**PROBLEM DESCRIPTION**
Transcribe the whole listing precisely, leaving nothing out.

**MATERIAL SUPPLIED**
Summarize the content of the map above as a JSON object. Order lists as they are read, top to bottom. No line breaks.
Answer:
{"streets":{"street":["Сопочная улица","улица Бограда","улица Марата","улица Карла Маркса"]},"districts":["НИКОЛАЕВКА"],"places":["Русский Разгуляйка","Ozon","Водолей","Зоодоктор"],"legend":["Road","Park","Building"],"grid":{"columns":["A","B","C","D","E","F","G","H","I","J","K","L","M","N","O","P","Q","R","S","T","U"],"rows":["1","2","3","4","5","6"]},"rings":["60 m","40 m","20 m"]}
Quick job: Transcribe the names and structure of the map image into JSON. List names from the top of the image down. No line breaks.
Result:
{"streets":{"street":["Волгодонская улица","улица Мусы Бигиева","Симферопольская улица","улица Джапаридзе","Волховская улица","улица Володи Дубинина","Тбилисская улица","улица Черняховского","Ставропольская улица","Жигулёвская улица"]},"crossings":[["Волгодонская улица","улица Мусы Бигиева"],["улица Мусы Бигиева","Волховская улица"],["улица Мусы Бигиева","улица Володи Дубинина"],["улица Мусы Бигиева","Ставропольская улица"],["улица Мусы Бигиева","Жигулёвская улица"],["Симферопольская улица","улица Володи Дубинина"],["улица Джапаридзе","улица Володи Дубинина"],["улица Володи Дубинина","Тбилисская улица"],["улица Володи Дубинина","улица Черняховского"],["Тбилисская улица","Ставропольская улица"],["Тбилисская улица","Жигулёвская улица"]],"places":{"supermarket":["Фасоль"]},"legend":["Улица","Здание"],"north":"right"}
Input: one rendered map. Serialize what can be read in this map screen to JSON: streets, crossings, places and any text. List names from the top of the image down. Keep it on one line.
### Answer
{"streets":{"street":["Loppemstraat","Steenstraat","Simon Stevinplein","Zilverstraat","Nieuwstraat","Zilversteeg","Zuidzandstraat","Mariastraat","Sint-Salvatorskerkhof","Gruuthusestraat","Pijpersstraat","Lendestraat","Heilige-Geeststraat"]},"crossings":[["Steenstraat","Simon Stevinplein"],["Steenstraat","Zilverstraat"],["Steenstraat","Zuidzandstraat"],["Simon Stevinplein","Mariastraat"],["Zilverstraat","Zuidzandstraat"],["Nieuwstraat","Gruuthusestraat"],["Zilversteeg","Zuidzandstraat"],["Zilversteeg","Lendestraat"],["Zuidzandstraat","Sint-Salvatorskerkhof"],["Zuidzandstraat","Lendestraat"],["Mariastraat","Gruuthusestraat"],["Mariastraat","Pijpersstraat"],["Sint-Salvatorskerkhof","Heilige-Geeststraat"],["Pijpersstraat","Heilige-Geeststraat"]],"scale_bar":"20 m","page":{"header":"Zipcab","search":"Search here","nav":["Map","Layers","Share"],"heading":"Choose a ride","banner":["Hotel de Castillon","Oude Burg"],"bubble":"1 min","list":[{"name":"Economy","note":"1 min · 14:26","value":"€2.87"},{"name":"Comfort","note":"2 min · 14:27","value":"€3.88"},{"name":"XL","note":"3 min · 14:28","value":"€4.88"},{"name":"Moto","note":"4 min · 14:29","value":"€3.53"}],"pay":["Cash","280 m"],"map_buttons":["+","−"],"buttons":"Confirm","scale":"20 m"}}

**ANSWER TO THIS TASK**
Summarize the content of the map above as a JSON object. Order lists as they are read, top to bottom. No line breaks.
Answer:
{"streets":{"street":["Сопочная улица","улица Бограда","улица Марата","улица Карла Маркса"]},"districts":["НИКОЛАЕВКА"],"places":["Русский Разгуляйка","Ozon","Водолей","Зоодоктор"],"legend":["Road","Park","Building"],"grid":{"columns":["A","B","C","D","E","F","G","H","I","J","K","L","M","N","O","P","Q","R","S","T","U"],"rows":["1","2","3","4","5","6"]},"rings":["60 m","40 m","20 m"]}
Quick job: Transcribe the names and structure of the map image into JSON. List names from the top of the image down. No line breaks.
Result:
{"streets":{"street":["Волгодонская улица","улица Мусы Бигиева","Симферопольская улица","улица Джапаридзе","Волховская улица","улица Володи Дубинина","Тбилисская улица","улица Черняховского","Ставропольская улица","Жигулёвская улица"]},"crossings":[["Волгодонская улица","улица Мусы Бигиева"],["улица Мусы Бигиева","Волховская улица"],["улица Мусы Бигиева","улица Володи Дубинина"],["улица Мусы Бигиева","Ставропольская улица"],["улица Мусы Бигиева","Жигулёвская улица"],["Симферопольская улица","улица Володи Дубинина"],["улица Джапаридзе","улица Володи Дубинина"],["улица Володи Дубинина","Тбилисская улица"],["улица Володи Дубинина","улица Черняховского"],["Тбилисская улица","Ставропольская улица"],["Тбилисская улица","Жигулёвская улица"]],"places":{"supermarket":["Фасоль"]},"legend":["Улица","Здание"],"north":"right"}
Input: one rendered map. Serialize what can be read in this map screen to JSON: streets, crossings, places and any text. List names from the top of the image down. Keep it on one line.
### Answer
{"streets":{"street":["Loppemstraat","Steenstraat","Simon Stevinplein","Zilverstraat","Nieuwstraat","Zilversteeg","Zuidzandstraat","Mariastraat","Sint-Salvatorskerkhof","Gruuthusestraat","Pijpersstraat","Lendestraat","Heilige-Geeststraat"]},"crossings":[["Steenstraat","Simon Stevinplein"],["Steenstraat","Zilverstraat"],["Steenstraat","Zuidzandstraat"],["Simon Stevinplein","Mariastraat"],["Zilverstraat","Zuidzandstraat"],["Nieuwstraat","Gruuthusestraat"],["Zilversteeg","Zuidzandstraat"],["Zilversteeg","Lendestraat"],["Zuidzandstraat","Sint-Salvatorskerkhof"],["Zuidzandstraat","Lendestraat"],["Mariastraat","Gruuthusestraat"],["Mariastraat","Pijpersstraat"],["Sint-Salvatorskerkhof","Heilige-Geeststraat"],["Pijpersstraat","Heilige-Geeststraat"]],"scale_bar":"20 m","page":{"header":"Zipcab","search":"Search here","nav":["Map","Layers","Share"],"heading":"Choose a ride","banner":["Hotel de Castillon","Oude Burg"],"bubble":"1 min","list":[{"name":"Economy","note":"1 min · 14:26","value":"€2.87"},{"name":"Comfort","note":"2 min · 14:27","value":"€3.88"},{"name":"XL","note":"3 min · 14:28","value":"€4.88"},{"name":"Moto","note":"4 min · 14:29","value":"€3.53"}],"pay":["Cash","280 m"],"map_buttons":["+","−"],"buttons":"Confirm","scale":"20 m"}}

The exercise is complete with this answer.